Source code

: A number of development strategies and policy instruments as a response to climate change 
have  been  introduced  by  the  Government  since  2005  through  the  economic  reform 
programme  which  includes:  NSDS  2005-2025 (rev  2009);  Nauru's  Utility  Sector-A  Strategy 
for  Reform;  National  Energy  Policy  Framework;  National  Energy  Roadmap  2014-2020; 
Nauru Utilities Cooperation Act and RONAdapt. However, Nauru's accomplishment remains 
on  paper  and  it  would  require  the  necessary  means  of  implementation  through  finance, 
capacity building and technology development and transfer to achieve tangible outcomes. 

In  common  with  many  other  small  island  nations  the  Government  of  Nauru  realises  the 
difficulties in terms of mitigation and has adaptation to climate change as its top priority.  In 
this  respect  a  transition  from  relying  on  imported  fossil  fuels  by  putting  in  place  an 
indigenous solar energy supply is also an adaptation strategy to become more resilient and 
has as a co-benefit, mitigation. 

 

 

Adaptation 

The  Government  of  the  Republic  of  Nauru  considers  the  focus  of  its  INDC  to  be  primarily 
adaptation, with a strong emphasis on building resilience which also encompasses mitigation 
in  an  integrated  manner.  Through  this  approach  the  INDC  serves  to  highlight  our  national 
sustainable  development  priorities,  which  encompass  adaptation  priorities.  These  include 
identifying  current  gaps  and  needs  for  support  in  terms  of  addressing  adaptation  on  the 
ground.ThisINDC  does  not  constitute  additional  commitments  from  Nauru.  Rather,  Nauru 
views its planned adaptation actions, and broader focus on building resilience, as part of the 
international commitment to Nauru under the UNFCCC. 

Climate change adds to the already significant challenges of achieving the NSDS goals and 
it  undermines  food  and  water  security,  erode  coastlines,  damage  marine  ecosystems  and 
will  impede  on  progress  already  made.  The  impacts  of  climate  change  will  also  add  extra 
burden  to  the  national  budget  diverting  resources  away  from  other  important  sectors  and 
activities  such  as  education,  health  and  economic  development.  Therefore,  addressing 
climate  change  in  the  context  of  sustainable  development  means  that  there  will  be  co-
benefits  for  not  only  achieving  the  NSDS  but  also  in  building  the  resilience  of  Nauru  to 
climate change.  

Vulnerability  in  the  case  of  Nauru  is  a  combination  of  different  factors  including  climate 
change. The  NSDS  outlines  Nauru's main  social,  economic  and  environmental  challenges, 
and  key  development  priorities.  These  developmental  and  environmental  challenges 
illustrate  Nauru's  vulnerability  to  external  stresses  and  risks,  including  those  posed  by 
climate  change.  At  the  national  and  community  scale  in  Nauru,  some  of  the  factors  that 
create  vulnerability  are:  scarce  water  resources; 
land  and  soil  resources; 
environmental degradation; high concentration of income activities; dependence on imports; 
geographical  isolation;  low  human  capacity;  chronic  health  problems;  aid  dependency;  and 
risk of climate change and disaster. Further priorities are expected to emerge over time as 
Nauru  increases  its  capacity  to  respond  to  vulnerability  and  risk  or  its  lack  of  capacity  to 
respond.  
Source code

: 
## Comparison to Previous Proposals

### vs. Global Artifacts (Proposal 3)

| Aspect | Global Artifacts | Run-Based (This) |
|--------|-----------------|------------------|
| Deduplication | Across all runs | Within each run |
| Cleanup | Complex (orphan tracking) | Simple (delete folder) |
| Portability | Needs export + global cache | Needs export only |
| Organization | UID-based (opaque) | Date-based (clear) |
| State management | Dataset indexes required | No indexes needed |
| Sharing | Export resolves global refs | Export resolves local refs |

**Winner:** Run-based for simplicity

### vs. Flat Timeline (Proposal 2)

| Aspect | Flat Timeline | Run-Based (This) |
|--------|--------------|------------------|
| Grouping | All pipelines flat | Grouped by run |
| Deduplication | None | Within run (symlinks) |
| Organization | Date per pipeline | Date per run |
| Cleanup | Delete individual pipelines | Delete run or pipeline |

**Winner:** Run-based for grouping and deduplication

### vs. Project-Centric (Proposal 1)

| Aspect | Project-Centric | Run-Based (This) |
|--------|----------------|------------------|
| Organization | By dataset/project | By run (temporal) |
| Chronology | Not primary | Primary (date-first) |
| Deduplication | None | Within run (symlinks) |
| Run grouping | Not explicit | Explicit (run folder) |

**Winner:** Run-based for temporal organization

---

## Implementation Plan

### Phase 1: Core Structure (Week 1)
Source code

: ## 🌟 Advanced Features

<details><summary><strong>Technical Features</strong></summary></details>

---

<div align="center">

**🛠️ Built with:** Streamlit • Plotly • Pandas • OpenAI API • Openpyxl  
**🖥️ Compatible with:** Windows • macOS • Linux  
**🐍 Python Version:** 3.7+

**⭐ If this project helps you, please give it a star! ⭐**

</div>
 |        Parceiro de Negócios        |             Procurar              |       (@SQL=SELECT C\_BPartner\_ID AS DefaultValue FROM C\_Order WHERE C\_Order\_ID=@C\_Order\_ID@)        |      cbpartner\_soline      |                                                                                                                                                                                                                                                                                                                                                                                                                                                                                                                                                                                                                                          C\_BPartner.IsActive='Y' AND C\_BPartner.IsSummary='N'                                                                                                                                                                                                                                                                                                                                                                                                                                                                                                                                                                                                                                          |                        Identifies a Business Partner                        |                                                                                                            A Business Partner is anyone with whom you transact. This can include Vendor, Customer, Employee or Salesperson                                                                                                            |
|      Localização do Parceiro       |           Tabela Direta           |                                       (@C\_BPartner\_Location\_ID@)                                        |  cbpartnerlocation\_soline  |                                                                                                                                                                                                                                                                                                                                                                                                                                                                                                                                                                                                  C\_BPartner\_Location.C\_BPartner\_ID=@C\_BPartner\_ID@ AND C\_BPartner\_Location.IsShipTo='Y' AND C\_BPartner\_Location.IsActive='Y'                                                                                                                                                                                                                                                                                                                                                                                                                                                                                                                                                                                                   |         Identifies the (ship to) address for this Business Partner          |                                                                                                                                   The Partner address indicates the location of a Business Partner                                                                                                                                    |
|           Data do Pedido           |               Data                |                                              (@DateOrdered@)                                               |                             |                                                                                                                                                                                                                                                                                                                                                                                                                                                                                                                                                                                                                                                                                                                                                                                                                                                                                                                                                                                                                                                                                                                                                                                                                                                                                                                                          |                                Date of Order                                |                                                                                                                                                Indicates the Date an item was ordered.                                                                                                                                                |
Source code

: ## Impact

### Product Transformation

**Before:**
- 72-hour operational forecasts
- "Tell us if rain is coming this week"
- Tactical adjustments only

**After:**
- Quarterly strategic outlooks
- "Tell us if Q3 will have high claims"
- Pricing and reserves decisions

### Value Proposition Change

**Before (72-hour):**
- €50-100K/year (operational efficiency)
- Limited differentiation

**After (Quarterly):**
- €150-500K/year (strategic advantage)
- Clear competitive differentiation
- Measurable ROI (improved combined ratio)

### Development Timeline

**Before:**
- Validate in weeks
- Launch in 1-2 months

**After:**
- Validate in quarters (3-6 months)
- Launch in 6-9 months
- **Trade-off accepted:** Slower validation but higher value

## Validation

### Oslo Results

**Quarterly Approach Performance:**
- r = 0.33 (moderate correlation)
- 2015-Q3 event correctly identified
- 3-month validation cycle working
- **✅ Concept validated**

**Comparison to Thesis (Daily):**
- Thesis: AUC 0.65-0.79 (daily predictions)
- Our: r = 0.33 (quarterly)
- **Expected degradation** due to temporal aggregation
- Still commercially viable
========
WHAT YOU HAVE TO DO → Make an exact copy of the whole listing, so that no line is lost.

RESPONSE →
Source code

: A number of development strategies and policy instruments as a response to climate change 
have  been  introduced  by  the  Government  since  2005  through  the  economic  reform 
programme  which  includes:  NSDS  2005-2025 (rev  2009);  Nauru's  Utility  Sector-A  Strategy 
for  Reform;  National  Energy  Policy  Framework;  National  Energy  Roadmap  2014-2020; 
Nauru Utilities Cooperation Act and RONAdapt. However, Nauru's accomplishment remains 
on  paper  and  it  would  require  the  necessary  means  of  implementation  through  finance, 
capacity building and technology development and transfer to achieve tangible outcomes. 

In  common  with  many  other  small  island  nations  the  Government  of  Nauru  realises  the 
difficulties in terms of mitigation and has adaptation to climate change as its top priority.  In 
this  respect  a  transition  from  relying  on  imported  fossil  fuels  by  putting  in  place  an 
indigenous solar energy supply is also an adaptation strategy to become more resilient and 
has as a co-benefit, mitigation. 

 

 

Adaptation 

The  Government  of  the  Republic  of  Nauru  considers  the  focus  of  its  INDC  to  be  primarily 
adaptation, with a strong emphasis on building resilience which also encompasses mitigation 
in  an  integrated  manner.  Through  this  approach  the  INDC  serves  to  highlight  our  national 
sustainable  development  priorities,  which  encompass  adaptation  priorities.  These  include 
identifying  current  gaps  and  needs  for  support  in  terms  of  addressing  adaptation  on  the 
ground.ThisINDC  does  not  constitute  additional  commitments  from  Nauru.  Rather,  Nauru 
views its planned adaptation actions, and broader focus on building resilience, as part of the 
international commitment to Nauru under the UNFCCC. 

Climate change adds to the already significant challenges of achieving the NSDS goals and 
it  undermines  food  and  water  security,  erode  coastlines,  damage  marine  ecosystems  and 
will  impede  on  progress  already  made.  The  impacts  of  climate  change  will  also  add  extra 
burden  to  the  national  budget  diverting  resources  away  from  other  important  sectors  and 
activities  such  as  education,  health  and  economic  development.  Therefore,  addressing 
climate  change  in  the  context  of  sustainable  development  means  that  there  will  be  co-
benefits  for  not  only  achieving  the  NSDS  but  also  in  building  the  resilience  of  Nauru  to 
climate change.  

Vulnerability  in  the  case  of  Nauru  is  a  combination  of  different  factors  including  climate 
change. The  NSDS  outlines  Nauru's main  social,  economic  and  environmental  challenges, 
and  key  development  priorities.  These  developmental  and  environmental  challenges 
illustrate  Nauru's  vulnerability  to  external  stresses  and  risks,  including  those  posed  by 
climate  change.  At  the  national  and  community  scale  in  Nauru,  some  of  the  factors  that 
create  vulnerability  are:  scarce  water  resources; 
land  and  soil  resources; 
environmental degradation; high concentration of income activities; dependence on imports; 
geographical  isolation;  low  human  capacity;  chronic  health  problems;  aid  dependency;  and 
risk of climate change and disaster. Further priorities are expected to emerge over time as 
Nauru  increases  its  capacity  to  respond  to  vulnerability  and  risk  or  its  lack  of  capacity  to 
respond.  
Source code

: 
## Comparison to Previous Proposals

### vs. Global Artifacts (Proposal 3)

| Aspect | Global Artifacts | Run-Based (This) |
|--------|-----------------|------------------|
| Deduplication | Across all runs | Within each run |
| Cleanup | Complex (orphan tracking) | Simple (delete folder) |
| Portability | Needs export + global cache | Needs export only |
| Organization | UID-based (opaque) | Date-based (clear) |
| State management | Dataset indexes required | No indexes needed |
| Sharing | Export resolves global refs | Export resolves local refs |

**Winner:** Run-based for simplicity

### vs. Flat Timeline (Proposal 2)

| Aspect | Flat Timeline | Run-Based (This) |
|--------|--------------|------------------|
| Grouping | All pipelines flat | Grouped by run |
| Deduplication | None | Within run (symlinks) |
| Organization | Date per pipeline | Date per run |
| Cleanup | Delete individual pipelines | Delete run or pipeline |

**Winner:** Run-based for grouping and deduplication

### vs. Project-Centric (Proposal 1)

| Aspect | Project-Centric | Run-Based (This) |
|--------|----------------|------------------|
| Organization | By dataset/project | By run (temporal) |
| Chronology | Not primary | Primary (date-first) |
| Deduplication | None | Within run (symlinks) |
| Run grouping | Not explicit | Explicit (run folder) |

**Winner:** Run-based for temporal organization

---

## Implementation Plan

### Phase 1: Core Structure (Week 1)
Source code

: ## 🌟 Advanced Features

<details><summary><strong>Technical Features</strong></summary></details>

---

<div align="center">

**🛠️ Built with:** Streamlit • Plotly • Pandas • OpenAI API • Openpyxl  
**🖥️ Compatible with:** Windows • macOS • Linux  
**🐍 Python Version:** 3.7+

**⭐ If this project helps you, please give it a star! ⭐**

</div>
 |        Parceiro de Negócios        |             Procurar              |       (@SQL=SELECT C\_BPartner\_ID AS DefaultValue FROM C\_Order WHERE C\_Order\_ID=@C\_Order\_ID@)        |      cbpartner\_soline      |                                                                                                                                                                                                                                                                                                                                                                                                                                                                                                                                                                                                                                          C\_BPartner.IsActive='Y' AND C\_BPartner.IsSummary='N'                                                                                                                                                                                                                                                                                                                                                                                                                                                                                                                                                                                                                                          |                        Identifies a Business Partner                        |                                                                                                            A Business Partner is anyone with whom you transact. This can include Vendor, Customer, Employee or Salesperson                                                                                                            |
|      Localização do Parceiro       |           Tabela Direta           |                                       (@C\_BPartner\_Location\_ID@)                                        |  cbpartnerlocation\_soline  |                                                                                                                                                                                                                                                                                                                                                                                                                                                                                                                                                                                                  C\_BPartner\_Location.C\_BPartner\_ID=@C\_BPartner\_ID@ AND C\_BPartner\_Location.IsShipTo='Y' AND C\_BPartner\_Location.IsActive='Y'                                                                                                                                                                                                                                                                                                                                                                                                                                                                                                                                                                                                   |         Identifies the (ship to) address for this Business Partner          |                                                                                                                                   The Partner address indicates the location of a Business Partner                                                                                                                                    |
|           Data do Pedido           |               Data                |                                              (@DateOrdered@)                                               |                             |                                                                                                                                                                                                                                                                                                                                                                                                                                                                                                                                                                                                                                                                                                                                                                                                                                                                                                                                                                                                                                                                                                                                                                                                                                                                                                                                          |                                Date of Order                                |                                                                                                                                                Indicates the Date an item was ordered.                                                                                                                                                |
Source code

: ## Impact

### Product Transformation

**Before:**
- 72-hour operational forecasts
- "Tell us if rain is coming this week"
- Tactical adjustments only

**After:**
- Quarterly strategic outlooks
- "Tell us if Q3 will have high claims"
- Pricing and reserves decisions

### Value Proposition Change

**Before (72-hour):**
- €50-100K/year (operational efficiency)
- Limited differentiation

**After (Quarterly):**
- €150-500K/year (strategic advantage)
- Clear competitive differentiation
- Measurable ROI (improved combined ratio)

### Development Timeline

**Before:**
- Validate in weeks
- Launch in 1-2 months

**After:**
- Validate in quarters (3-6 months)
- Launch in 6-9 months
- **Trade-off accepted:** Slower validation but higher value

## Validation

### Oslo Results

**Quarterly Approach Performance:**
- r = 0.33 (moderate correlation)
- 2015-Q3 event correctly identified
- 3-month validation cycle working
- **✅ Concept validated**

**Comparison to Thesis (Daily):**
- Thesis: AUC 0.65-0.79 (daily predictions)
- Our: r = 0.33 (quarterly)
- **Expected degradation** due to temporal aggregation
- Still commercially viable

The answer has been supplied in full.